Introducing the Marconi Protocol — Part 1
Shortly, our white paper will be published and we detail the technology the team has been developing over the last year. Ahead of that here is an excerpt from the white-paper introduction:
Blockchain technology has often been proposed as a solution to the problems inherent with centralized systems. Globally, the $350 billion blockchain ecosystem consists of over 1600 projects that are developing decentralized computing, storage, and a suite of applications to realize a decentralized future. But these projects all continue to build atop the same underlying network infrastructure consisting of switches and routers connected by Ethernet, a foundation which remains fragile due to three fundamental problems.
The first is that today’s network infrastructure is insecure. This is because it’s powered by Ethernet, a networking technology that has improved in terms of bandwidth but otherwise has gone relatively unchanged for the past 30 years. Ethernet was devised during an age unconcerned with privacy and security when the main focus was instead on connectivity, thus Ethernet has no encryption built into its design. This exposes raw network packets, allowing internet service providers and governments to easily monitor and surveil user activity. Unfortunately, common network security protocols operate at several layers higher up the stack (see Figure 1 and note TLS and SSL occurring at OSI layer 4 and above), while Ethernet remains insecure at layer 2. Therefore these security protocols don’t protect the entire network packet, leaving network traffic vulnerable to attacks like traffic pattern analysis and packet injection.
The second problem is that core network infrastructure is inflexible and difficult to manage. The switches, routers, and bridges that form the network are hardware driven and expensive to buy, configure, and maintain. Adding network capacity or new functionality like intrusion detection and prevention systems or load balancing typically requires installing new network appliances. Even upgrading existing equipment can cost considerable overhead since updates may require firmware changes which in some cases must be done on-site.

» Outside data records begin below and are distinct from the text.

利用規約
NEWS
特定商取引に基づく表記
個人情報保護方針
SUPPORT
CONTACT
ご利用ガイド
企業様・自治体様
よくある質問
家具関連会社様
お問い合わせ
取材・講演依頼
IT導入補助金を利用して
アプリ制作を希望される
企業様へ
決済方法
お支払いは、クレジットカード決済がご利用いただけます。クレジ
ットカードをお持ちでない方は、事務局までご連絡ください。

The final problem is that current network infrastructure is centrally controlled. In any given region, a small number of entities — often just one or two internet service providers — serve as the gateway for all internet traffic. When the internet service provider suffers fiber cuts, equipment failure, or purposely interrupts service to perform maintenance, all users lose internet access. Businesses get hit especially hard as loss of internet can halt operations or productivity. In addition, this monopolistic control is problematic for countries that lack net neutrality now that blockchain networks have grown to considerable sizes. As of February 1, 2018, Ethereum’s blockchain data directory size is 669 gigabytes and has been growing by 416% annually. As blockchain adoption continues, blockchain traffic will likely fall under the crosshairs of internet service providers. Unfortunately, this centrally controlled infrastructure that we’ve described is the platform on which the blockchain ecosystem depends (see Figure 2), an ecosystem where new projects are constantly emerging with the goal of decentralizing the services we use every day.